Instructions to follow » Once the line with "X25100000Y-42850000D03*" is found in the data, output it and each following line exactly, up to and including the line with "X26150000Y-18500000D03*", and nothing before or after.

BEGIN Records supplied

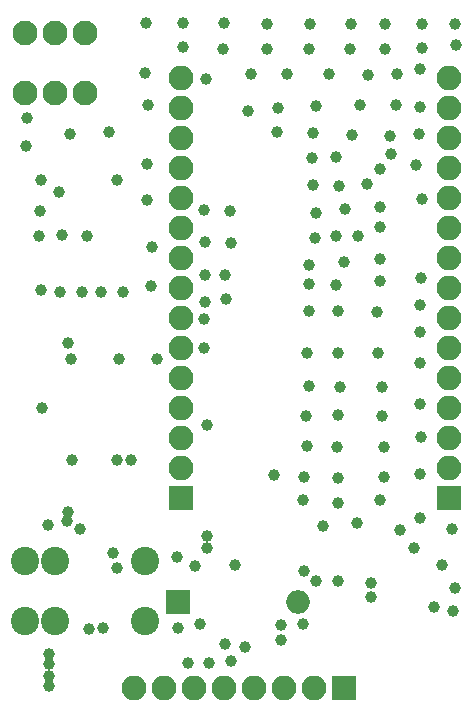
<source format=gbs>
G04 #@! TF.FileFunction,Soldermask,Bot*
%FSLAX46Y46*%
G04 Gerber Fmt 4.6, Leading zero omitted, Abs format (unit mm)*
G04 Created by KiCad (PCBNEW 4.0.6) date 01/14/18 14:47:59*
%MOMM*%
%LPD*%
G01*
G04 APERTURE LIST*
%ADD10C,0.100000*%
%ADD11R,2.000000X2.000000*%
%ADD12O,2.000000X2.000000*%
%ADD13C,2.100000*%
%ADD14C,2.400000*%
%ADD15R,2.100000X2.100000*%
%ADD16O,2.100000X2.100000*%
%ADD17C,1.000000*%
G04 APERTURE END LIST*
D10*
D11*
X14490000Y-51450000D03*
D12*
X24650000Y-51450000D03*
D13*
X6650000Y-8400000D03*
X4110000Y-8400000D03*
X1570000Y-8400000D03*
X4110000Y-3320000D03*
X6650000Y-3320000D03*
X1570000Y-3320000D03*
D14*
X1570000Y-53090000D03*
X1570000Y-48010000D03*
X4110000Y-53090000D03*
X4110000Y-48010000D03*
X11730000Y-53090000D03*
X11730000Y-48010000D03*
D15*
X28541100Y-58703600D03*
D16*
X26001100Y-58703600D03*
X23461100Y-58703600D03*
X20921100Y-58703600D03*
X18381100Y-58703600D03*
X15841100Y-58703600D03*
X13301100Y-58703600D03*
X10761100Y-58703600D03*
X14700000Y-7110000D03*
X14700000Y-9650000D03*
X14700000Y-12190000D03*
X14700000Y-14730000D03*
X14700000Y-17270000D03*
X14700000Y-19810000D03*
X14700000Y-22350000D03*
X14700000Y-24890000D03*
X14700000Y-27430000D03*
X14700000Y-29970000D03*
X14700000Y-32510000D03*
X14700000Y-35050000D03*
X14700000Y-37590000D03*
X14700000Y-40130000D03*
D15*
X14700000Y-42670000D03*
X37400000Y-42670000D03*
D16*
X37400000Y-40130000D03*
X37400000Y-37590000D03*
X37400000Y-35050000D03*
X37400000Y-32510000D03*
X37400000Y-29970000D03*
X37400000Y-27430000D03*
X37400000Y-24890000D03*
X37400000Y-22350000D03*
X37400000Y-19810000D03*
X37400000Y-17270000D03*
X37400000Y-14730000D03*
X37400000Y-12190000D03*
X37400000Y-9650000D03*
X37400000Y-7110000D03*
D17*
X37800000Y-52200000D03*
X36200000Y-51900000D03*
X37950000Y-50300000D03*
X36800000Y-48300000D03*
X34500000Y-46850000D03*
X25100000Y-53300000D03*
X23200000Y-53450000D03*
X23200000Y-54700000D03*
X16700000Y-18300000D03*
X18900000Y-18350000D03*
X18950000Y-21100000D03*
X16750000Y-20950000D03*
X16750000Y-23750000D03*
X18500000Y-23750000D03*
X26750000Y-45050000D03*
X29600000Y-44750000D03*
X31550000Y-42850000D03*
X28000000Y-43100000D03*
X25100000Y-42850000D03*
X25150000Y-40850000D03*
X28050000Y-40950000D03*
X31900000Y-40850000D03*
X31900000Y-38350000D03*
X27950000Y-38350000D03*
X25400000Y-38250000D03*
X25300000Y-35700000D03*
X28000000Y-35600000D03*
X31800000Y-35700000D03*
X31800000Y-33300000D03*
X28200000Y-33300000D03*
X25550000Y-33200000D03*
X25400000Y-30350000D03*
X28050000Y-30400000D03*
X31400000Y-30400000D03*
X31300000Y-26950000D03*
X28000000Y-26800000D03*
X25550000Y-26800000D03*
X27900000Y-24600000D03*
X25550000Y-24500000D03*
X25600000Y-22950000D03*
X28550000Y-22700000D03*
X31550000Y-24250000D03*
X29750000Y-20500000D03*
X27850000Y-20500000D03*
X26050000Y-20650000D03*
X26150000Y-18500000D03*
X28650000Y-18150000D03*
X31550000Y-18000000D03*
X30500000Y-16100000D03*
X28100000Y-16250000D03*
X25950000Y-16150000D03*
X32550000Y-13500000D03*
X27900000Y-13800000D03*
X25850000Y-13850000D03*
X34850000Y-11850000D03*
X32450000Y-12000000D03*
X29250000Y-11900000D03*
X25950000Y-11750000D03*
X22850000Y-11700000D03*
X22950000Y-9650000D03*
X26150000Y-9500000D03*
X29900000Y-9350000D03*
X32950000Y-9350000D03*
X33050000Y-6800000D03*
X30550000Y-6850000D03*
X27250000Y-6750000D03*
X23700000Y-6750000D03*
X20400000Y-9900000D03*
X20650000Y-6750000D03*
X35150000Y-4550000D03*
X32000000Y-4600000D03*
X29050000Y-4600000D03*
X25600000Y-4600000D03*
X22000000Y-4600000D03*
X18300000Y-4600000D03*
X14950000Y-4500000D03*
X37650000Y-45300000D03*
X35000000Y-44350000D03*
X33250000Y-45400000D03*
X34950000Y-40600000D03*
X35050000Y-37500000D03*
X34950000Y-34700000D03*
X34950000Y-31200000D03*
X34950000Y-28600000D03*
X35000000Y-26300000D03*
X35050000Y-24050000D03*
X31550000Y-22400000D03*
X31550000Y-19750000D03*
X31550000Y-14800000D03*
X34600000Y-14500000D03*
X35000000Y-9550000D03*
X35000000Y-6350000D03*
X38000000Y-4300000D03*
X37950000Y-2500000D03*
X35150000Y-2500000D03*
X32000000Y-2500000D03*
X29100000Y-2500000D03*
X25650000Y-2500000D03*
X22050000Y-2500000D03*
X18400000Y-2450000D03*
X14950000Y-2450000D03*
X18550000Y-25850000D03*
X16750000Y-26050000D03*
X16700000Y-27500000D03*
X19000000Y-56500000D03*
X18500000Y-55050000D03*
X17150000Y-56650000D03*
X15300000Y-56650000D03*
X16350000Y-53300000D03*
X14500000Y-53700000D03*
X26200000Y-49650000D03*
X28000000Y-49650000D03*
X30850000Y-51000000D03*
X30850000Y-49850000D03*
X25150000Y-48850000D03*
X19300000Y-48350000D03*
X15900000Y-48400000D03*
X14400000Y-47650000D03*
X9300000Y-48600000D03*
X9000000Y-47350000D03*
X10500000Y-39400000D03*
X5500000Y-39400000D03*
X9350000Y-39400000D03*
X2950000Y-35000000D03*
X12750000Y-30900000D03*
X9450000Y-30900000D03*
X5400000Y-30850000D03*
X5150000Y-29500000D03*
X11950000Y-9400000D03*
X11900000Y-14400000D03*
X9300000Y-15700000D03*
X11850000Y-17450000D03*
X12300000Y-21400000D03*
X12200000Y-24750000D03*
X2850000Y-25050000D03*
X4500000Y-25250000D03*
X6400000Y-25250000D03*
X7950000Y-25250000D03*
X9800000Y-25200000D03*
X6800000Y-20450000D03*
X4700000Y-20400000D03*
X2700000Y-20450000D03*
X2800000Y-18400000D03*
X4400000Y-16750000D03*
X2900000Y-15750000D03*
X3500000Y-44950000D03*
X5150000Y-43850000D03*
X6200000Y-45300000D03*
X5050000Y-44600000D03*
X3550000Y-58600000D03*
X3550000Y-56750000D03*
X3550000Y-57750000D03*
X3550000Y-55850000D03*
X6950000Y-53750000D03*
X8150000Y-53650000D03*
X1600000Y-12850000D03*
X1700000Y-10500000D03*
X5350000Y-11850000D03*
X8650000Y-11700000D03*
X11700000Y-6700000D03*
X11800000Y-2450000D03*
X35150000Y-17350000D03*
X16950000Y-36450000D03*
X16950000Y-46850000D03*
X16950000Y-45850000D03*
X16650000Y-29950000D03*
X16850000Y-7150000D03*
X20150000Y-55250000D03*
X22650000Y-40750000D03*
M02*

</source>
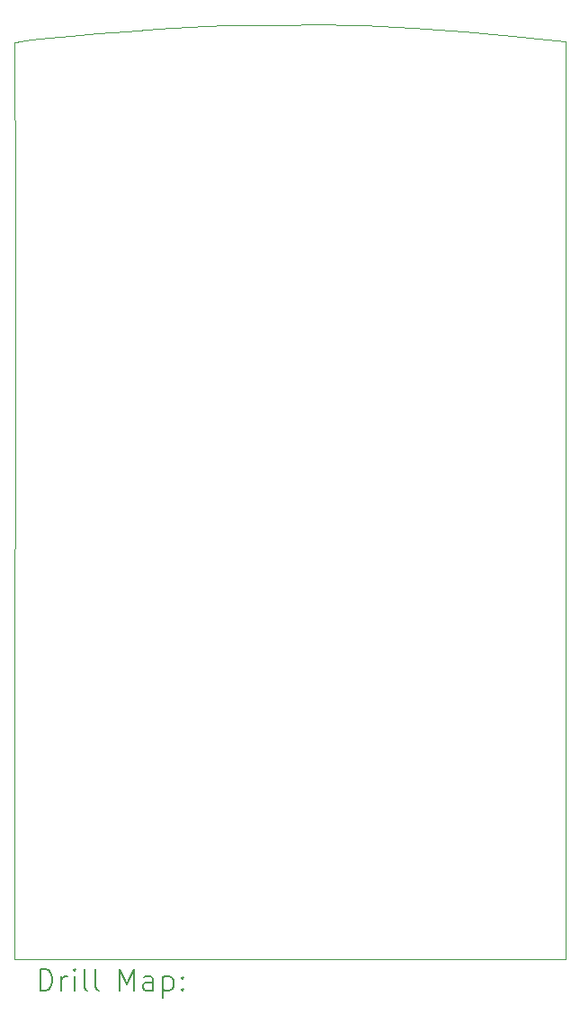
<source format=gbr>
%TF.GenerationSoftware,KiCad,Pcbnew,(6.99.0-2452-gdb4f2d9dd8)*%
%TF.CreationDate,2022-08-02T16:49:28-05:00*%
%TF.ProjectId,CalPoly,43616c50-6f6c-4792-9e6b-696361645f70,rev?*%
%TF.SameCoordinates,Original*%
%TF.FileFunction,Drillmap*%
%TF.FilePolarity,Positive*%
%FSLAX45Y45*%
G04 Gerber Fmt 4.5, Leading zero omitted, Abs format (unit mm)*
G04 Created by KiCad (PCBNEW (6.99.0-2452-gdb4f2d9dd8)) date 2022-08-02 16:49:28*
%MOMM*%
%LPD*%
G01*
G04 APERTURE LIST*
%ADD10C,0.080000*%
%ADD11C,0.200000*%
G04 APERTURE END LIST*
D10*
X4292840Y-11999751D02*
X4299769Y-4337994D01*
X4292840Y-11999751D02*
X4292840Y-11999751D01*
X9487160Y-11999751D02*
X4292840Y-11999751D01*
X9487160Y-11999751D02*
X9487160Y-11999751D01*
X9487040Y-3916140D02*
X9487160Y-11999751D01*
X9487040Y-3916140D02*
X9487040Y-3916140D01*
X9487160Y-3359176D02*
X9487040Y-3916140D01*
X9487160Y-3359176D02*
X9487160Y-3359176D01*
X9389265Y-3347304D02*
X9487160Y-3359176D01*
X9389265Y-3347304D02*
X9389265Y-3347304D01*
X8985981Y-3304134D02*
X9389265Y-3347304D01*
X8526233Y-3264533D02*
X8985981Y-3304134D01*
X8046224Y-3231306D02*
X8526233Y-3264533D01*
X7582160Y-3207259D02*
X8046224Y-3231306D01*
X7582160Y-3207259D02*
X7582160Y-3207259D01*
X7421967Y-3202682D02*
X7582160Y-3207259D01*
X7222895Y-3200249D02*
X7421967Y-3202682D01*
X6759861Y-3201303D02*
X7222895Y-3200249D01*
X6296549Y-3209399D02*
X6759861Y-3201303D01*
X6097131Y-3215769D02*
X6296549Y-3209399D01*
X5936452Y-3223515D02*
X6097131Y-3215769D01*
X5936452Y-3223515D02*
X5936452Y-3223515D01*
X5639919Y-3242667D02*
X5936452Y-3223515D01*
X5349908Y-3263215D02*
X5639919Y-3242667D01*
X5076240Y-3284296D02*
X5349908Y-3263215D01*
X4828735Y-3305050D02*
X5076240Y-3284296D01*
X4617212Y-3324612D02*
X4828735Y-3305050D01*
X4451491Y-3342121D02*
X4617212Y-3324612D01*
X4341393Y-3356714D02*
X4451491Y-3342121D01*
X4310271Y-3362648D02*
X4341393Y-3356714D01*
X4296737Y-3367529D02*
X4310271Y-3362648D01*
X4296737Y-3367529D02*
X4296737Y-3367529D01*
X4295110Y-3410981D02*
X4296737Y-3367529D01*
X4294628Y-3521739D02*
X4295110Y-3410981D01*
X4295957Y-3855050D02*
X4294628Y-3521739D01*
X4299769Y-4337994D02*
X4295957Y-3855050D01*
D11*
X4536459Y-12297228D02*
X4536459Y-12097228D01*
X4536459Y-12097228D02*
X4584078Y-12097228D01*
X4584078Y-12097228D02*
X4612650Y-12106751D01*
X4612650Y-12106751D02*
X4631697Y-12125799D01*
X4631697Y-12125799D02*
X4641221Y-12144847D01*
X4641221Y-12144847D02*
X4650745Y-12182942D01*
X4650745Y-12182942D02*
X4650745Y-12211513D01*
X4650745Y-12211513D02*
X4641221Y-12249609D01*
X4641221Y-12249609D02*
X4631697Y-12268656D01*
X4631697Y-12268656D02*
X4612650Y-12287704D01*
X4612650Y-12287704D02*
X4584078Y-12297228D01*
X4584078Y-12297228D02*
X4536459Y-12297228D01*
X4736459Y-12297228D02*
X4736459Y-12163894D01*
X4736459Y-12201989D02*
X4745983Y-12182942D01*
X4745983Y-12182942D02*
X4755507Y-12173418D01*
X4755507Y-12173418D02*
X4774554Y-12163894D01*
X4774554Y-12163894D02*
X4793602Y-12163894D01*
X4860269Y-12297228D02*
X4860269Y-12163894D01*
X4860269Y-12097228D02*
X4850745Y-12106751D01*
X4850745Y-12106751D02*
X4860269Y-12116275D01*
X4860269Y-12116275D02*
X4869792Y-12106751D01*
X4869792Y-12106751D02*
X4860269Y-12097228D01*
X4860269Y-12097228D02*
X4860269Y-12116275D01*
X4984078Y-12297228D02*
X4965030Y-12287704D01*
X4965030Y-12287704D02*
X4955507Y-12268656D01*
X4955507Y-12268656D02*
X4955507Y-12097228D01*
X5088840Y-12297228D02*
X5069792Y-12287704D01*
X5069792Y-12287704D02*
X5060269Y-12268656D01*
X5060269Y-12268656D02*
X5060269Y-12097228D01*
X5285030Y-12297228D02*
X5285030Y-12097228D01*
X5285030Y-12097228D02*
X5351697Y-12240085D01*
X5351697Y-12240085D02*
X5418364Y-12097228D01*
X5418364Y-12097228D02*
X5418364Y-12297228D01*
X5599316Y-12297228D02*
X5599316Y-12192466D01*
X5599316Y-12192466D02*
X5589792Y-12173418D01*
X5589792Y-12173418D02*
X5570745Y-12163894D01*
X5570745Y-12163894D02*
X5532649Y-12163894D01*
X5532649Y-12163894D02*
X5513602Y-12173418D01*
X5599316Y-12287704D02*
X5580269Y-12297228D01*
X5580269Y-12297228D02*
X5532649Y-12297228D01*
X5532649Y-12297228D02*
X5513602Y-12287704D01*
X5513602Y-12287704D02*
X5504078Y-12268656D01*
X5504078Y-12268656D02*
X5504078Y-12249609D01*
X5504078Y-12249609D02*
X5513602Y-12230561D01*
X5513602Y-12230561D02*
X5532649Y-12221037D01*
X5532649Y-12221037D02*
X5580269Y-12221037D01*
X5580269Y-12221037D02*
X5599316Y-12211513D01*
X5694554Y-12163894D02*
X5694554Y-12363894D01*
X5694554Y-12173418D02*
X5713602Y-12163894D01*
X5713602Y-12163894D02*
X5751697Y-12163894D01*
X5751697Y-12163894D02*
X5770745Y-12173418D01*
X5770745Y-12173418D02*
X5780268Y-12182942D01*
X5780268Y-12182942D02*
X5789792Y-12201989D01*
X5789792Y-12201989D02*
X5789792Y-12259132D01*
X5789792Y-12259132D02*
X5780268Y-12278180D01*
X5780268Y-12278180D02*
X5770745Y-12287704D01*
X5770745Y-12287704D02*
X5751697Y-12297228D01*
X5751697Y-12297228D02*
X5713602Y-12297228D01*
X5713602Y-12297228D02*
X5694554Y-12287704D01*
X5875507Y-12278180D02*
X5885030Y-12287704D01*
X5885030Y-12287704D02*
X5875507Y-12297228D01*
X5875507Y-12297228D02*
X5865983Y-12287704D01*
X5865983Y-12287704D02*
X5875507Y-12278180D01*
X5875507Y-12278180D02*
X5875507Y-12297228D01*
X5875507Y-12173418D02*
X5885030Y-12182942D01*
X5885030Y-12182942D02*
X5875507Y-12192466D01*
X5875507Y-12192466D02*
X5865983Y-12182942D01*
X5865983Y-12182942D02*
X5875507Y-12173418D01*
X5875507Y-12173418D02*
X5875507Y-12192466D01*
M02*

</source>
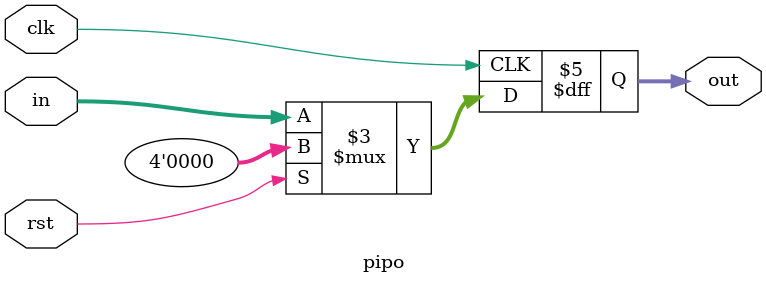
<source format=v>
module pipo(out,rst,clk,in);

input wire [3:0]in;
input rst,clk;
output reg [3:0]out;


always@(posedge clk)begin
if(rst)begin
out <= 0;
end else begin
out <= in;

end
end
endmodule

</source>
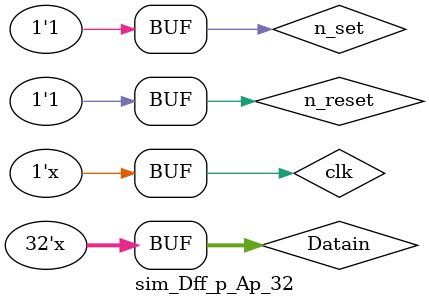
<source format=v>
`timescale 1ns / 1ps


module sim_Dff_p_Ap_32( );
reg clk,n_reset,n_set;
reg [31:0]Datain;
wire [31:0]Dataout;
Dff_p_Ap_32 u_Dff_p_Ap_32(.clk(clk),.Datain(Datain),.n_reset(n_reset),.n_set(n_set),.Dataout(Dataout));
initial begin
clk=0;
Datain=0;
n_reset=0;
n_set=1;
#50 n_reset=1;n_set=0;
#40 n_set=1;n_reset=0;
#40 n_reset=1;
end
always
#20 clk=~clk;
always
begin
#50 Datain=Datain+1000;
#50 Datain=Datain-100;
end
endmodule

</source>
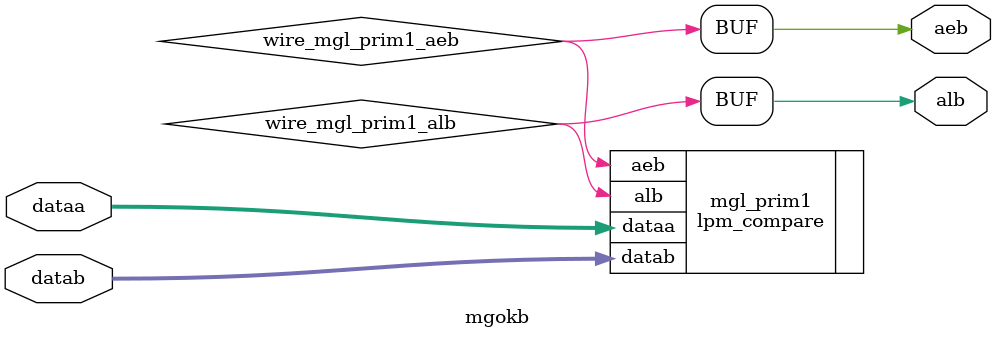
<source format=v>






//synthesis_resources = lpm_compare 1 
//synopsys translate_off
`timescale 1 ps / 1 ps
//synopsys translate_on
module  mgokb
	( 
	aeb,
	alb,
	dataa,
	datab) /* synthesis synthesis_clearbox=1 */;
	output   aeb;
	output   alb;
	input   [7:0]  dataa;
	input   [7:0]  datab;

	wire  wire_mgl_prim1_aeb;
	wire  wire_mgl_prim1_alb;

	lpm_compare   mgl_prim1
	( 
	.aeb(wire_mgl_prim1_aeb),
	.alb(wire_mgl_prim1_alb),
	.dataa(dataa),
	.datab(datab));
	defparam
		mgl_prim1.lpm_representation = "UNSIGNED",
		mgl_prim1.lpm_type = "LPM_COMPARE",
		mgl_prim1.lpm_width = 8;
	assign
		aeb = wire_mgl_prim1_aeb,
		alb = wire_mgl_prim1_alb;
endmodule //mgokb
//VALID FILE

</source>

END Records supplied

Task response »
X25100000Y-42850000D03*
X25150000Y-40850000D03*
X28050000Y-40950000D03*
X31900000Y-40850000D03*
X31900000Y-38350000D03*
X27950000Y-38350000D03*
X25400000Y-38250000D03*
X25300000Y-35700000D03*
X28000000Y-35600000D03*
X31800000Y-35700000D03*
X31800000Y-33300000D03*
X28200000Y-33300000D03*
X25550000Y-33200000D03*
X25400000Y-30350000D03*
X28050000Y-30400000D03*
X31400000Y-30400000D03*
X31300000Y-26950000D03*
X28000000Y-26800000D03*
X25550000Y-26800000D03*
X27900000Y-24600000D03*
X25550000Y-24500000D03*
X25600000Y-22950000D03*
X28550000Y-22700000D03*
X31550000Y-24250000D03*
X29750000Y-20500000D03*
X27850000Y-20500000D03*
X26050000Y-20650000D03*
X26150000Y-18500000D03*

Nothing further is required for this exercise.